St. Stephen’s Day Stew
2 lb cold turkey meat
1 lb cold ham or bacon
1/4 stick butter
12 oz chopped onions
8 oz flat mushrooms (or button)
4 cups well-flavored turkey stock or 2 3/4 cups stock and 1/2 pint turkey gravy
3/4 cup cream
2 T. chopped flatleaf parsley
2 t. fresh marjoram or tarragon
2 T. chopped chives
Roux (4 T. flour and ½ cup water mixed together; be sure to get out any lumps)
12 hot cooked potatoes
Salt and freshly ground pepper to taste
Cut the turkey and ham into 1 inch pieces.
Melt the butter in a wide heavy saucepan, add the chopped onions, cover and sweat for about 10 minutes until they are soft but not coloured. Remove to a large plate.
Meanwhile wash and slice the mushrooms. Cook over a brisk heat, a few at a time.
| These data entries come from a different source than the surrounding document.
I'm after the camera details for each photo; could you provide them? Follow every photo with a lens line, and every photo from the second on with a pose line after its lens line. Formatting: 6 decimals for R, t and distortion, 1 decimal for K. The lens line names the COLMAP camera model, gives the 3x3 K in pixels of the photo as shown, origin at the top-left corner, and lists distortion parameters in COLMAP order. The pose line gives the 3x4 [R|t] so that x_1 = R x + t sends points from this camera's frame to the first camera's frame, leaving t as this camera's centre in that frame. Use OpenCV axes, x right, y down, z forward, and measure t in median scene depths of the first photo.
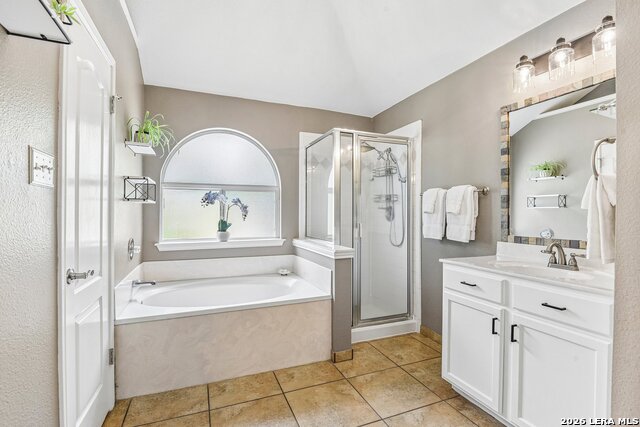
lens RADIAL K [[294.4, 0, 317.7], [0, 294.4, 214.2], [0, 0, 1]] dist [-0.004597, -0.010319]
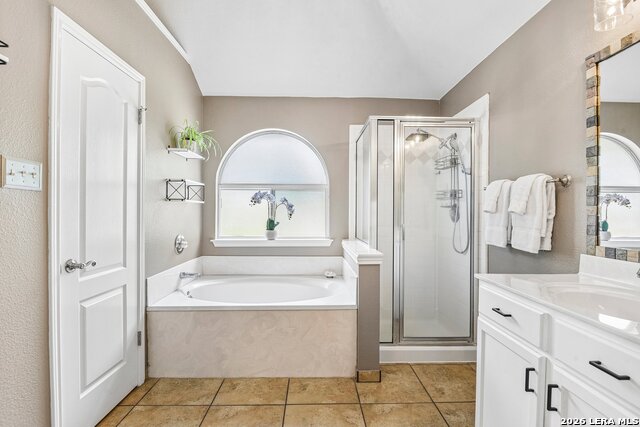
lens RADIAL K [[294.4, 0, 317.7], [0, 294.4, 214.2], [0, 0, 1]] dist [-0.004597, -0.010319]
pose [[0.935706, 0.003747, -0.352761, 0.252721], [-0.003058, 0.999992, 0.002509, 0.000386], [0.352768, -0.001269, 0.935710, 0.134082]]
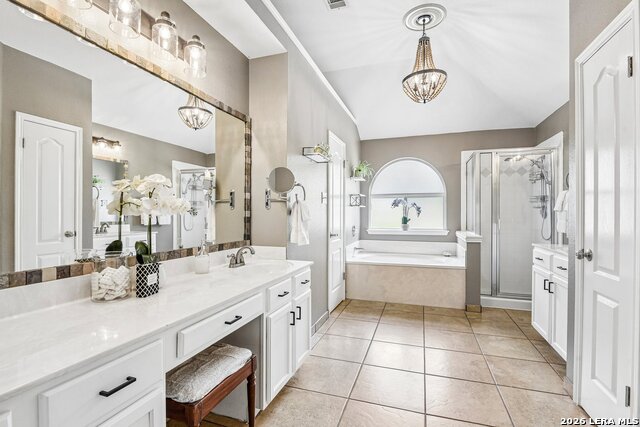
lens RADIAL K [[290.6, 0, 320.0], [0, 290.6, 213.5], [0, 0, 1]] dist [-0.018848, -0.000240]
pose [[0.753222, -0.002156, -0.657763, 0.464535], [0.001091, 0.999997, -0.002027, 0.007527], [0.657766, 0.000809, 0.753222, -0.601574]]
Season with salt and pepper and add to the onions.
Toss the turkey and ham in the hot saucepan, using a little extra butter if necessary; add to the mushrooms and onion.
Deglaze the saucepan with the turkey stock, add the cream and chopped herbs. Bring to the boil, thicken with roux, add the meat, mushrooms and onions and simmer for 5 minutes. Taste and correct the seasoning.
Peel the freshly boiled potatoes and put on top of the stew.
Put the lid on the casserole, set into the haybox and cover with more hay. Serve steaming hot several hours later.